I found these flowers during my walk today, and the moment I saw them I was pulled back to childhood. We used to pluck a bloom and toss it into the air, trying to keep it spinning as long as possible before it drifted down. It was such a simple game, yet it felt like a tiny science experiment, timing the throw, watching the petals catch the air, learning by doing. Maybe that’s why it stuck with me. Those small curiosities, repeated a hundred times, quietly shaped how I notice things now.

In black and white, the memory feels even closer. Color would have made the flowers the whole story, but removing it lets the details breathe, the soft curve of each petal, the subtle textures, the way the light drops off into the shadows of the leaves. I like how monochrome turns a familiar plant into a study of form, tone, and rhythm.

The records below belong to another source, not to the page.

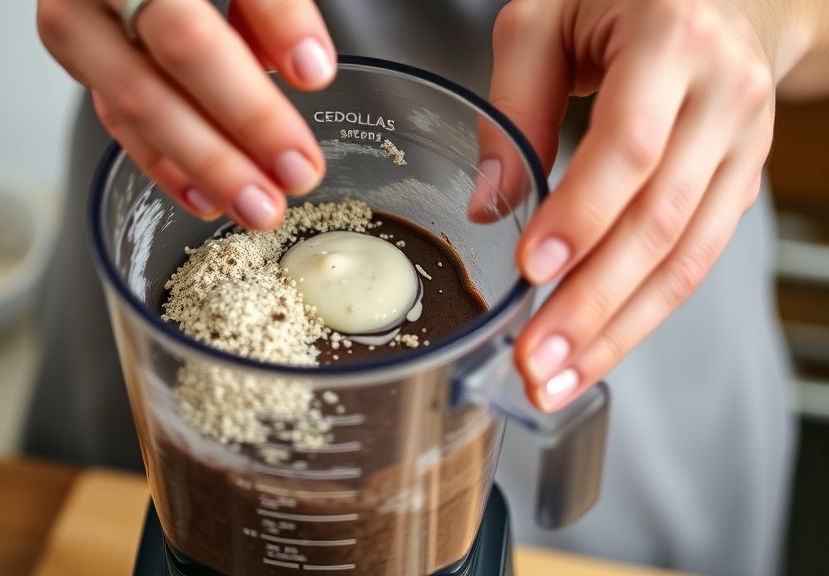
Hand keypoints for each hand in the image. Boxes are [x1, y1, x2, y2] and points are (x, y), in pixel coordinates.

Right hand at [36, 0, 335, 229]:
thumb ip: (270, 3)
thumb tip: (306, 67)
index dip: (277, 24)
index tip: (316, 73)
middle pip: (181, 48)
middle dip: (247, 117)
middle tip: (295, 169)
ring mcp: (80, 20)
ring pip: (139, 99)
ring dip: (208, 162)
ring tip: (258, 203)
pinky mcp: (78, 56)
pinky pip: (117, 118)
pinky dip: (165, 163)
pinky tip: (206, 196)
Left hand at [479, 0, 820, 410]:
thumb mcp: (546, 16)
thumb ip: (512, 102)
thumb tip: (488, 205)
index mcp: (671, 40)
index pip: (628, 146)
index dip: (580, 215)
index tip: (531, 270)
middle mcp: (722, 97)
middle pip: (660, 221)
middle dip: (593, 303)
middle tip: (534, 361)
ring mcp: (743, 146)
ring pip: (685, 258)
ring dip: (618, 330)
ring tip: (557, 378)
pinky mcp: (740, 185)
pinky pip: (695, 260)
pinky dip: (643, 311)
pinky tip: (597, 347)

It’s the same play from childhood, just slower, more attentive, toss the distractions out of the frame and let the eye linger.
I photographed the cluster from different angles, open blooms, a shy bud, overlapping leaves, like short chapters in the same memory. The frames remind me that some of our best lessons arrive quietly. We don’t call them “skills” when we’re kids, but curiosity, patience, and observation start exactly there, in games that don’t need a scoreboard.
Maybe that’s why these small walks matter to me. They’re a return to that playful way of seeing, one photo at a time. To see in color delights the eye, but seeing in black and white feels like listening to the soul.



”To see in color is a delight for the eye, but to see in black and white is delight for the soul.”